Het chatten blijft beperkt. Heb er ook even geen zin in. Er zijn andere zaken die mijn aandacht meer verdienen. We spreken af dat ik met de trein tot in Bergen Op Zoom kom, wat toch anderhalf uurtje reizen is. Zit ik niet mee, ik neem best graag de trein en heb altijd wat boeken mee.

Het begint al met de instructies die ik krijg bij aankomst in het, voor mij totaal onbekende, station. Hij stuurt zijn automerk en kleur door en zegt dat hij zich links, achter een rij taxi’s bevindt. Ik kom aan en moet eerst kiezen welke uitgang. Ik kies voor links en kijk ook links als ik buiten kom, maar ik zie geen rij taxi’s, enkel een bordje met ‘taxi’s’ erop en die pijl wijst naar rechts. Verwarring! Ga dan rechts even checken? Komt die man daar plots aangereden, stopt en gooit de passagiersdeur open. Ik stap in en wil openen met een grapje over mijn oriëntatievermogen en dan vooral het ontbreken daarvan, maar hij snoert me meteen de mond en zegt nogal fel: ‘Ik had je toch gezegd dat je naar links moest gaan?’
Is hij nu al geagiteerd? Ben al wreed op mijn gemak!
‘Heb jij geen auto?’, is zijn volgende (kordate!) vraag. Wanneer ik die beantwoord met ‘Ja, maar ik heb een hekel aan autorijden.’, kijkt hij me schuin aan en zijn blik behoeft geen woorden.

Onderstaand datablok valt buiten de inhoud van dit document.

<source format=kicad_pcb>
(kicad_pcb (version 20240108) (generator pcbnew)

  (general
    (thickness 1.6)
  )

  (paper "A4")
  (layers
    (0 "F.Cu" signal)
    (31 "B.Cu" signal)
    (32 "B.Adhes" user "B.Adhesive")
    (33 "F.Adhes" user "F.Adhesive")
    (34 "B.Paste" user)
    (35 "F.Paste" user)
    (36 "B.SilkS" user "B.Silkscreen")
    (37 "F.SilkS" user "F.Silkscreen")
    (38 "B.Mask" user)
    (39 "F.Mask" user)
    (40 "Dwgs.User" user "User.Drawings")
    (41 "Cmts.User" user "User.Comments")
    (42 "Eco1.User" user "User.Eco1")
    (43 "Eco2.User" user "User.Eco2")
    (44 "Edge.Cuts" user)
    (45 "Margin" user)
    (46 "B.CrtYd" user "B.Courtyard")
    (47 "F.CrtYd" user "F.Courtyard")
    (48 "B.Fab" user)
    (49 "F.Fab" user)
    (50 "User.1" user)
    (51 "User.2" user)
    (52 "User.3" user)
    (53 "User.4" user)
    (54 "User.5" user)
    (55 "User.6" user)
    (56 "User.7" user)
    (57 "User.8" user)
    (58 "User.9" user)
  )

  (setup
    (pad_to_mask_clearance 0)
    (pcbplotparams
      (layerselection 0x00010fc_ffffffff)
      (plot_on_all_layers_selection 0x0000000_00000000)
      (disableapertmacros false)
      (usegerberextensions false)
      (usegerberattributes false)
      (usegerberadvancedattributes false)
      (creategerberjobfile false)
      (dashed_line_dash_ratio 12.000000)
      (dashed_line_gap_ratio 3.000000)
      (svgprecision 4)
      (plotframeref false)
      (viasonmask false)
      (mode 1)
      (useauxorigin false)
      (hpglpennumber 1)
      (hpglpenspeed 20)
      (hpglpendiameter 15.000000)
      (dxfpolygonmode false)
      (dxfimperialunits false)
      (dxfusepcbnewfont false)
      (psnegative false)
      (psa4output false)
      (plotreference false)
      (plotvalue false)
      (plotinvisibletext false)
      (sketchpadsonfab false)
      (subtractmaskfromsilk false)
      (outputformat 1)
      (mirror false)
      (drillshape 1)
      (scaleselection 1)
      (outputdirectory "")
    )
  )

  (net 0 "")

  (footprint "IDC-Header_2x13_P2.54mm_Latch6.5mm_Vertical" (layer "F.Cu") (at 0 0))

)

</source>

Hij neemt me mee naar een leuke plek. Heel apart. Hij bestelt gin-tonic en ik cava.  Misschien wordt hij daar wat rustiger van? Nope. Zijn manier van doen tegenover mij heeft iets van een zekere vijandigheid in zich. Lastige vibe. Het praten vlot niet altijd even goed. Let wel, ik heb al erger meegemaakt, maar er zit toch wel wat storing op de lijn. We zitten gewoon niet op dezelfde lijn.

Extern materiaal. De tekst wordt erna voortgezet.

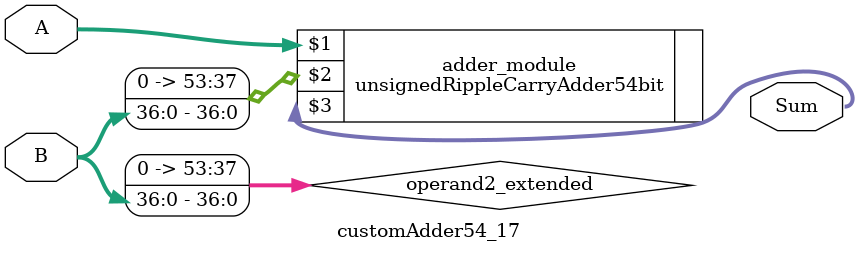
<source format=v>
module customAdder54_17(
                        input [53 : 0] A,
                        input [36 : 0] B,
                        
                        output [54 : 0] Sum
                );

        wire [53 : 0] operand2_extended;
        
        assign operand2_extended =  {17'b0, B};
        
        unsignedRippleCarryAdder54bit adder_module(
            A,
            operand2_extended,
            Sum
        );
        
        endmodule
        
</source>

Na een tijdje steekt hij van wal met de volgende woorden: ‘Ik ga rechtuit zijn, want we zijn beiden goed in ‘aanvoelen’ dus ik vraag je: Er is geen enkele aantrekking, of vergis ik mij?’
‘Nee, dat klopt.’, bevestig ik.
Daarna wordt de sfeer er niet minder grimmig om. Niet veel later vraagt hij wanneer ik een trein heb. Dat is er maar eentje elk uur en de eerstvolgende vertrekt binnen enkele minuten. Mijn aansluiting in het volgende station staat binnen een half uurtje gepland. No way dat ik die trein nog haal. Toch besluit hij me alvast aan het station te droppen, want ‘hij gaat nu niet nóg iets drinken!’ Ik klap een beetje dicht en verzet me niet. Zo geschiedt het, hij dumpt me bijna letterlijk aan de ingang van het station, ik mis mijn trein op 3 minuutjes na dus ik mag 57 minuten staan schilderen in een vreemd station, ver van huis. Dat verteert niet zo makkelijk op dat moment. Gelukkig zijn er mijn besties die me telefonisch bijstaan en me meteen ook inpeperen dat ik me nooit nog zover ga verplaatsen voor een vent. Genoteerd!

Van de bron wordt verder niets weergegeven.